Masernschutzgesetz: Einzelimpfstoff in Deutschland nicht verfügbar

Die viel diskutierte Masern-Impfpflicht ist bei den derzeit verfügbaren Impfstoffen mindestens eine Impfpflicht für Masern, Mumps und Röteln. Das ist natürlich auch dem Gesundheitsministerium bekannt.

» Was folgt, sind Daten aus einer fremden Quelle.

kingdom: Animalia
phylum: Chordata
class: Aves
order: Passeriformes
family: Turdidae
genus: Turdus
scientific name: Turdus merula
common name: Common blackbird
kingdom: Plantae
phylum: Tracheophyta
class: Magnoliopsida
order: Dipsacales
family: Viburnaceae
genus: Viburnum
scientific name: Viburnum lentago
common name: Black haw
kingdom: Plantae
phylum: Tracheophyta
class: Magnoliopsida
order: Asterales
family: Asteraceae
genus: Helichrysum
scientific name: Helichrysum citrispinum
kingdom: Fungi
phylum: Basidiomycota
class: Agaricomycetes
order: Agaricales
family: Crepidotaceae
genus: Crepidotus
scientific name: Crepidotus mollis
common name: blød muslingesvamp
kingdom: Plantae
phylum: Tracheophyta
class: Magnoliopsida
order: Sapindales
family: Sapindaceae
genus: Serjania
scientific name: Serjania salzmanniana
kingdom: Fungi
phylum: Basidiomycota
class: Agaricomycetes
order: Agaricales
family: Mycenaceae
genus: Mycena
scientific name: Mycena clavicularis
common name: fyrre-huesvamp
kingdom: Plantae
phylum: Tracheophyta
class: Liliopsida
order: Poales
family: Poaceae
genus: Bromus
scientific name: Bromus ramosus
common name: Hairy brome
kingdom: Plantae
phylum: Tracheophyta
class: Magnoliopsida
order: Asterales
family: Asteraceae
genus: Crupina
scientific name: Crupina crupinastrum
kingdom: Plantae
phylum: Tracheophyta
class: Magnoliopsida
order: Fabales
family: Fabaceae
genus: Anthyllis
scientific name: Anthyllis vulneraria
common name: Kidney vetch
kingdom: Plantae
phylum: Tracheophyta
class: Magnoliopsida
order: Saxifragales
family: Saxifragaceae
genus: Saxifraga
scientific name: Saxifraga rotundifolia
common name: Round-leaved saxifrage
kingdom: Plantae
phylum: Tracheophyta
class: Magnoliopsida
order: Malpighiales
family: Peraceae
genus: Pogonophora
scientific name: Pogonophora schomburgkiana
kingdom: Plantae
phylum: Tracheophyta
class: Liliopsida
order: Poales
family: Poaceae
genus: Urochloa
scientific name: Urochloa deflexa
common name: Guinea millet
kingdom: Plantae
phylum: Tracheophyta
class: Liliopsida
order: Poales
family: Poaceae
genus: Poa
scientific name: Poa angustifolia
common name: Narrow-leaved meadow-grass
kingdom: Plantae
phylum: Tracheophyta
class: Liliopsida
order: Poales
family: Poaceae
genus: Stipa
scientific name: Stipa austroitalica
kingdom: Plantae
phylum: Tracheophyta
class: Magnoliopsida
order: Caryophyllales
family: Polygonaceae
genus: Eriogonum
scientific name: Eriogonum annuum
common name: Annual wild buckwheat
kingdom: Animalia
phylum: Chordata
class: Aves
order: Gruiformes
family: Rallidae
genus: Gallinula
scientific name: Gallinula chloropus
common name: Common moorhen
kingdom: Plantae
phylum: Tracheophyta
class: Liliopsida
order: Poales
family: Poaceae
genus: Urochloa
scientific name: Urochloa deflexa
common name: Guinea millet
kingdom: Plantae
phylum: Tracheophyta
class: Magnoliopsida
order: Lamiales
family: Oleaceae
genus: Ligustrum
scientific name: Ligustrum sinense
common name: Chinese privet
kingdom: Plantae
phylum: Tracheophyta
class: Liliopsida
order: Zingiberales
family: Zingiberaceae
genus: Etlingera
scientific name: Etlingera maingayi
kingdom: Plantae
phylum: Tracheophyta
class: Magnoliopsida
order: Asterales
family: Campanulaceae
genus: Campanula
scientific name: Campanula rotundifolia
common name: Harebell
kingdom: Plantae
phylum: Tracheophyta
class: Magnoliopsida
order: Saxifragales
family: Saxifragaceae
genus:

Ein Kommentar von Martin Rossol

(17.01.2020)  Das Masernschutzgesetz wurde am 17. Juli 2019 im Bundeskabinett abgenickt. Das Gesetz sieht vor, dass alle Kinder beim Eintritt in die Schule oder den Kindergarten die von der Ständigen Impfkommission empfohlenen Masern-Impfungen vorweisen müssen. Gleiches gilt für Personen, die in Gemeinschafts- oder medizinischen Einrichtungen tätig sind: Erzieher, Lehrer, Tagepflegepersonen und medizinisches Personal. Auch Asylbewerber und Flüchtlinge müssen den Impfschutz vier Wochen nach Aufnahme in eine Gemeinschaftsunterkunft nachweisen.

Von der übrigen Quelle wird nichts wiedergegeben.